### INSTRUCTIONS TO FOLLOW
Render only the lines from the one containing "Image attached. Show me 'liver'." through the one containing "Target: right heart" as a Markdown table with two columns, Row and Line text. Number each row and leave out any blank lines.

### TASK INPUT
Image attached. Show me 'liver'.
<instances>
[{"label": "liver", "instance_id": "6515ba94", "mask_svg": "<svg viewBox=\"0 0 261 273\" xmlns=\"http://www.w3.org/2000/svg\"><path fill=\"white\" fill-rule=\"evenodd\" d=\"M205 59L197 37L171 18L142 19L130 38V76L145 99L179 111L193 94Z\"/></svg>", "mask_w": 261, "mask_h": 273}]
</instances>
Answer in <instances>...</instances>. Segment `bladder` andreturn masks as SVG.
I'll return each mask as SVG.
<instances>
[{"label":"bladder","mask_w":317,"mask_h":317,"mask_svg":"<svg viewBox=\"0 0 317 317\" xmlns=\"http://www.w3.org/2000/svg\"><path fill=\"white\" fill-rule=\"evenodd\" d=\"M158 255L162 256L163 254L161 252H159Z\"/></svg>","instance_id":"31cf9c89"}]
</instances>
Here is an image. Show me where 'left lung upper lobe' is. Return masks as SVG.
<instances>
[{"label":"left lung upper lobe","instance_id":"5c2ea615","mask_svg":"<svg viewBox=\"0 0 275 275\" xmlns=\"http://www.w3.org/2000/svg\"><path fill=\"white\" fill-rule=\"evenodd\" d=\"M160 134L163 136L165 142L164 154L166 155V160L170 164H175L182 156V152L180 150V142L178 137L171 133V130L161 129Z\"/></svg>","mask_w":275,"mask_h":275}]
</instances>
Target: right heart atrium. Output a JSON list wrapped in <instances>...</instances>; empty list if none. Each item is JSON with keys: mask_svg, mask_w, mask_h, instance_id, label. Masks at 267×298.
...
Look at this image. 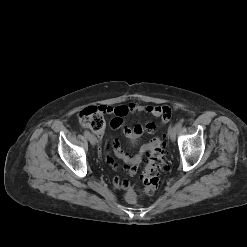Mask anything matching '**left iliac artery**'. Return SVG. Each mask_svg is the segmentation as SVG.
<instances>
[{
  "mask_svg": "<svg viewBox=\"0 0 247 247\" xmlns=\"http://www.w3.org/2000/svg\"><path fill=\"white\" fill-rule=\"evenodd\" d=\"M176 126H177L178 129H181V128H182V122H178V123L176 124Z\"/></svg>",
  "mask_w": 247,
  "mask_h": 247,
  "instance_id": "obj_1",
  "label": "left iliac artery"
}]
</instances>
==
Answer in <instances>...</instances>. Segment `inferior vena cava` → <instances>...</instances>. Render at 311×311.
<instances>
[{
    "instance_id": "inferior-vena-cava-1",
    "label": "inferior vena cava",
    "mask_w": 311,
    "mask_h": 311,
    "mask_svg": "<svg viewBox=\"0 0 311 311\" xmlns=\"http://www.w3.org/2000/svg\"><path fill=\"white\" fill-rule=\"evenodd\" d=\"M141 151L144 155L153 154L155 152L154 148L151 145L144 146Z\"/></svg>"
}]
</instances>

### COMPLETED TASK
| Row | Line text |
|---|---|
| 1 | Image attached. Show me 'liver'. |
| 2 | <instances> |
| 3 | [{"label": "liver", "instance_id": "6515ba94", "mask_svg": "<svg viewBox=\"0 0 261 273\" xmlns=\"http://www.w3.org/2000/svg\"><path fill=\"white\" fill-rule=\"evenodd\" d=\"M205 59L197 37L171 18L142 19L130 38V76L145 99L179 111L193 94Z\"/></svg>", "mask_w": 261, "mask_h": 273}] |
| 4 | </instances> |
| 5 | Answer in <instances>...</instances>. Segment `bladder` andreturn masks as SVG. |
| 6 | I'll return each mask as SVG. |
| 7 | <instances> |
| 8 | [{"label":"bladder","mask_w":317,"mask_h":317,"mask_svg":"<svg viewBox=\"0 0 317 317\" xmlns=\"http://www.w3.org/2000/svg\"><path fill=\"white\" fill-rule=\"evenodd\" d=\"M158 255L162 256L163 254L161 252H159Z\"/></svg>","instance_id":"31cf9c89"}] |
| 9 | </instances> |
| 10 | Here is an image. Show me where 'left lung upper lobe' is. Return masks as SVG. |
| 11 | <instances> |
| 12 | [{"label":"left lung upper lobe","instance_id":"5c2ea615","mask_svg":"<svg viewBox=\"0 0 275 275\" xmlns=\"http://www.w3.org/2000/svg\"><path fill=\"white\" fill-rule=\"evenodd\" d=\"M160 134L163 136L165 142L164 154L166 155V160L170 164H175L182 156V152L180 150V142L178 137L171 133V130L161 129Z\"/></svg>","mask_w":275,"mask_h":275}] |
| 13 | </instances> |
| 14 | Target: right heart atrium. Output a JSON list wrapped in <instances>...</instances>; empty list if none. Each item is JSON with keys: mask_svg, mask_w, mask_h, instance_id, label. Masks at 267×298. |